The combinatorial conditional laws (root-block size given total size, and converse) are derived from recursions at the dual critical point. These are then identified with the laws under the standard Liouville measure plus atomic point masses, where the atomic intensity is fixed by a single non-universal constant chosen per model to achieve the match. The abstract explicitly states that the laws are 'in perfect agreement' with this modified LQG construction and that the constant 'uniquely determines the strength'. While the universal punctured partition-function ratio is asserted to match independently, the central scaling-limit claim for the block-size statistics reduces to a fit. This constitutes partial circularity (fitted input called prediction) for the model-specific identification, though the combinatorial derivations themselves and the multifractal predictions retain independent content. No self-citation chain or self-definitional loop is exhibited in the provided text.
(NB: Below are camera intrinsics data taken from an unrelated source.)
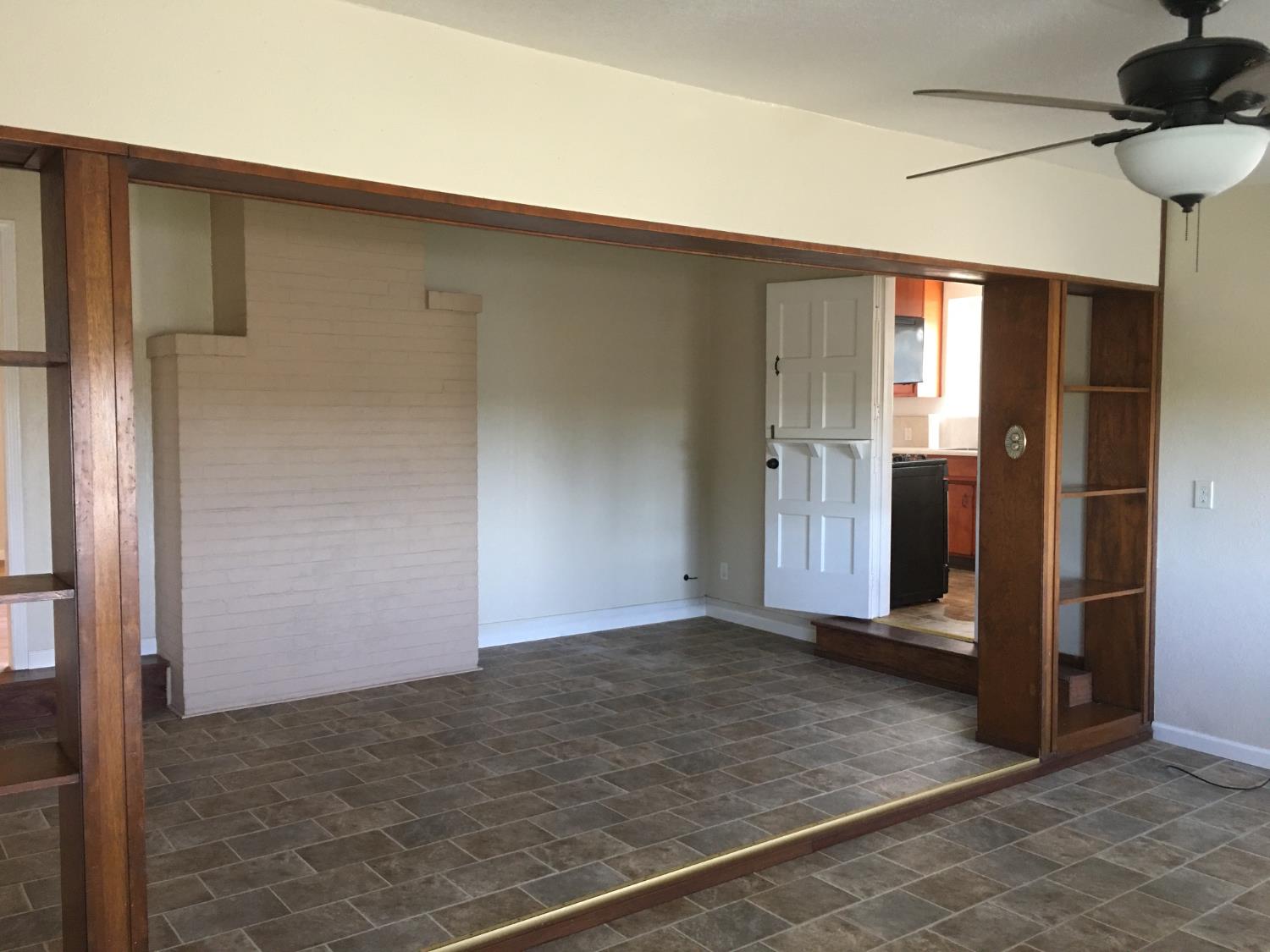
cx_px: 635
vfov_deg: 48.2
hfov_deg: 61.7
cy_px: 476
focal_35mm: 29
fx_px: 1064
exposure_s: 1/15
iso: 80
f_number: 2.2
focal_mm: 4.15
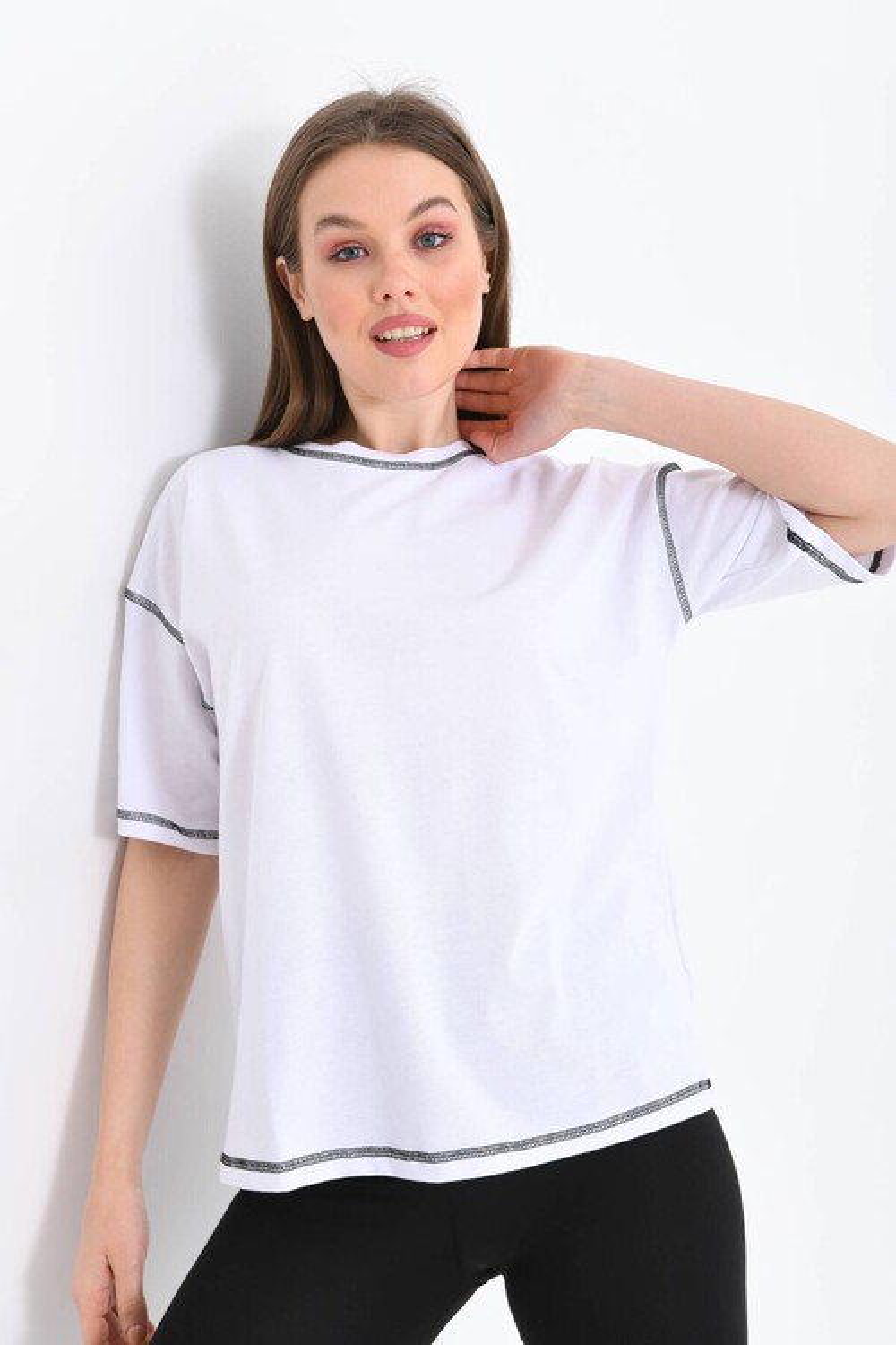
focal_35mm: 55
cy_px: 672
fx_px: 2053
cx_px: 448
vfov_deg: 36.2
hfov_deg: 24.6
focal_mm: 55
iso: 160
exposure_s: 1/125
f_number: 6.3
Axiom & Free-Parameter Ledger

1 free parameters · 2 axioms · 1 invented entities

The central claims rest on the existence of scaling limits for block-weighted maps, the validity of the atomic modification of the Liouville measure, and the universality of the partition-function ratio; these are taken from prior LQG and random-map theory.

free parameters (1)
  • model-specific atomic strength constant
    One non-universal constant per realization (quadrangulations, tree-like quartic attachments, bicubic 3-connected blocks) that fixes the weight of the atomic part of the Liouville measure.
axioms (2)
  • domain assumption Scaling limits of block-weighted planar maps exist and are described by Liouville quantum gravity
    Invoked to equate the combinatorial distributions with the modified LQG measure.
  • domain assumption The ratio of dual and direct partition functions is universal across models
    Used to claim exact matching between combinatorial and LQG expressions.
invented entities (1)
  • atomic contributions to the Liouville random measure no independent evidence
    purpose: Represent localized quantum areas corresponding to the blocks in the discrete maps
    Postulated to modify the standard Liouville measure so that the conditional size distributions match the combinatorial ones.